# [WORK ITEM]
The records below must be returned exactly, with every picture left out.

# [DATA SUPPLIED]

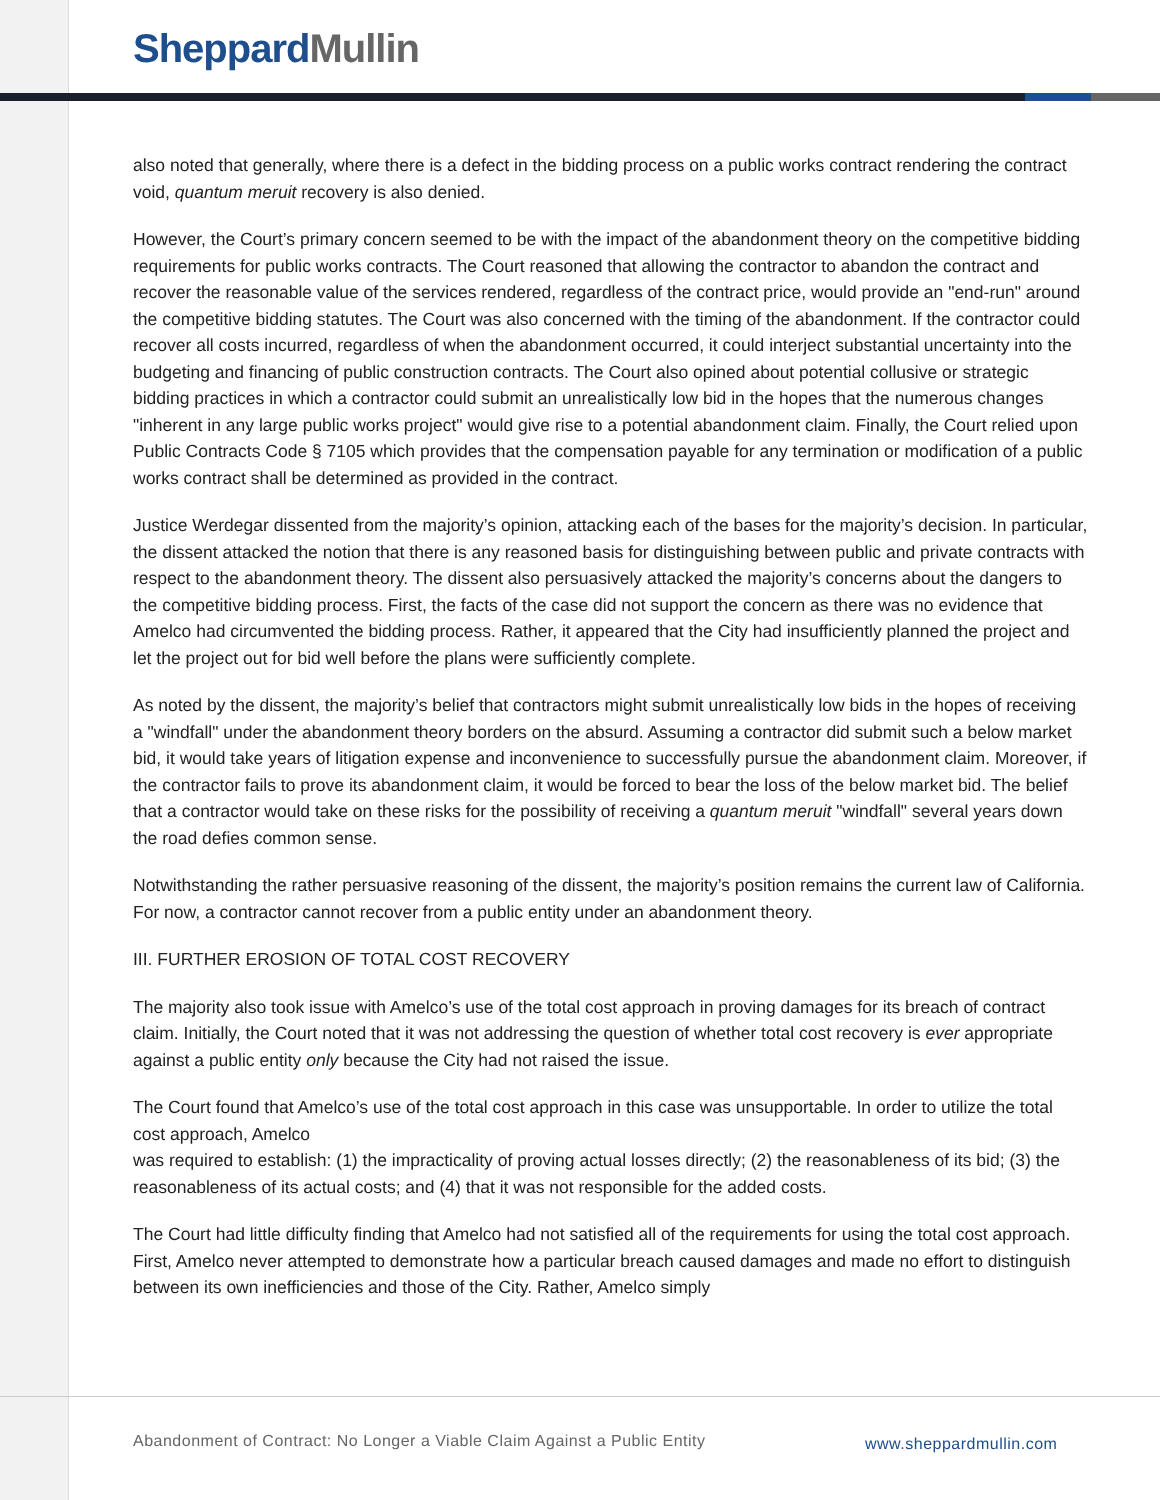Sheppard Mullin
also noted that generally, where there is a defect in the bidding process on a public works contract rendering the contract void, quantum meruit recovery is also denied.
However, the Court’s primary concern seemed to be with the impact of the abandonment theory on the competitive bidding requirements for public works contracts. The Court reasoned that allowing the contractor to abandon the contract and recover the reasonable value of the services rendered, regardless of the contract price, would provide an "end-run" around the competitive bidding statutes. The Court was also concerned with the timing of the abandonment. If the contractor could recover all costs incurred, regardless of when the abandonment occurred, it could interject substantial uncertainty into the budgeting and financing of public construction contracts. The Court also opined about potential collusive or strategic bidding practices in which a contractor could submit an unrealistically low bid in the hopes that the numerous changes "inherent in any large public works project" would give rise to a potential abandonment claim. Finally, the Court relied upon Public Contracts Code § 7105 which provides that the compensation payable for any termination or modification of a public works contract shall be determined as provided in the contract.
Justice Werdegar dissented from the majority’s opinion, attacking each of the bases for the majority’s decision. In particular, the dissent attacked the notion that there is any reasoned basis for distinguishing between public and private contracts with respect to the abandonment theory. The dissent also persuasively attacked the majority’s concerns about the dangers to the competitive bidding process. First, the facts of the case did not support the concern as there was no evidence that Amelco had circumvented the bidding process. Rather, it appeared that the City had insufficiently planned the project and let the project out for bid well before the plans were sufficiently complete.
As noted by the dissent, the majority’s belief that contractors might submit unrealistically low bids in the hopes of receiving a "windfall" under the abandonment theory borders on the absurd. Assuming a contractor did submit such a below market bid, it would take years of litigation expense and inconvenience to successfully pursue the abandonment claim. Moreover, if the contractor fails to prove its abandonment claim, it would be forced to bear the loss of the below market bid. The belief that a contractor would take on these risks for the possibility of receiving a quantum meruit "windfall" several years down the road defies common sense.
Notwithstanding the rather persuasive reasoning of the dissent, the majority’s position remains the current law of California. For now, a contractor cannot recover from a public entity under an abandonment theory.
III. FURTHER EROSION OF TOTAL COST RECOVERY
The majority also took issue with Amelco’s use of the total cost approach in proving damages for its breach of contract claim. Initially, the Court noted that it was not addressing the question of whether total cost recovery is ever appropriate against a public entity only because the City had not raised the issue.
The Court found that Amelco’s use of the total cost approach in this case was unsupportable. In order to utilize the total cost approach, Amelco
was required to establish: (1) the impracticality of proving actual losses directly; (2) the reasonableness of its bid; (3) the reasonableness of its actual costs; and (4) that it was not responsible for the added costs.
The Court had little difficulty finding that Amelco had not satisfied all of the requirements for using the total cost approach. First, Amelco never attempted to demonstrate how a particular breach caused damages and made no effort to distinguish between its own inefficiencies and those of the City. Rather, Amelco simply
Abandonment of Contract: No Longer a Viable Claim Against a Public Entity
www.sheppardmullin.com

# [SOLUTION TO THE EXERCISE]
Sheppard Mullin
also noted that generally, where there is a defect in the bidding process on a public works contract rendering the contract void, quantum meruit recovery is also denied.
However, the Court’s primary concern seemed to be with the impact of the abandonment theory on the competitive bidding requirements for public works contracts. The Court reasoned that allowing the contractor to abandon the contract and recover the reasonable value of the services rendered, regardless of the contract price, would provide an "end-run" around the competitive bidding statutes. The Court was also concerned with the timing of the abandonment. If the contractor could recover all costs incurred, regardless of when the abandonment occurred, it could interject substantial uncertainty into the budgeting and financing of public construction contracts. The Court also opined about potential collusive or strategic bidding practices in which a contractor could submit an unrealistically low bid in the hopes that the numerous changes "inherent in any large public works project" would give rise to a potential abandonment claim. Finally, the Court relied upon Public Contracts Code § 7105 which provides that the compensation payable for any termination or modification of a public works contract shall be determined as provided in the contract.
Justice Werdegar dissented from the majority’s opinion, attacking each of the bases for the majority’s decision. In particular, the dissent attacked the notion that there is any reasoned basis for distinguishing between public and private contracts with respect to the abandonment theory. The dissent also persuasively attacked the majority’s concerns about the dangers to the competitive bidding process. First, the facts of the case did not support the concern as there was no evidence that Amelco had circumvented the bidding process. Rather, it appeared that the City had insufficiently planned the project and let the project out for bid well before the plans were sufficiently complete.
As noted by the dissent, the majority’s belief that contractors might submit unrealistically low bids in the hopes of receiving a "windfall" under the abandonment theory borders on the absurd. Assuming a contractor did submit such a below market bid, it would take years of litigation expense and inconvenience to successfully pursue the abandonment claim. Moreover, if the contractor fails to prove its abandonment claim, it would be forced to bear the loss of the below market bid. The belief that a contractor would take on these risks for the possibility of receiving a quantum meruit "windfall" several years down the road defies common sense.
Notwithstanding the rather persuasive reasoning of the dissent, the majority’s position remains the current law of California. For now, a contractor cannot recover from a public entity under an abandonment theory.
III. FURTHER EROSION OF TOTAL COST RECOVERY
The majority also took issue with Amelco’s use of the total cost approach in proving damages for its breach of contract claim. Initially, the Court noted that it was not addressing the question of whether total cost recovery is ever appropriate against a public entity only because the City had not raised the issue.
The Court found that Amelco’s use of the total cost approach in this case was unsupportable. In order to utilize the total cost approach, Amelco
was required to establish: (1) the impracticality of proving actual losses directly; (2) the reasonableness of its bid; (3) the reasonableness of its actual costs; and (4) that it was not responsible for the added costs.
The Court had little difficulty finding that Amelco had not satisfied all of the requirements for using the total cost approach. First, Amelco never attempted to demonstrate how a particular breach caused damages and made no effort to distinguish between its own inefficiencies and those of the City. Rather, Amelco simply
Abandonment of Contract: No Longer a Viable Claim Against a Public Entity
www.sheppardmullin.com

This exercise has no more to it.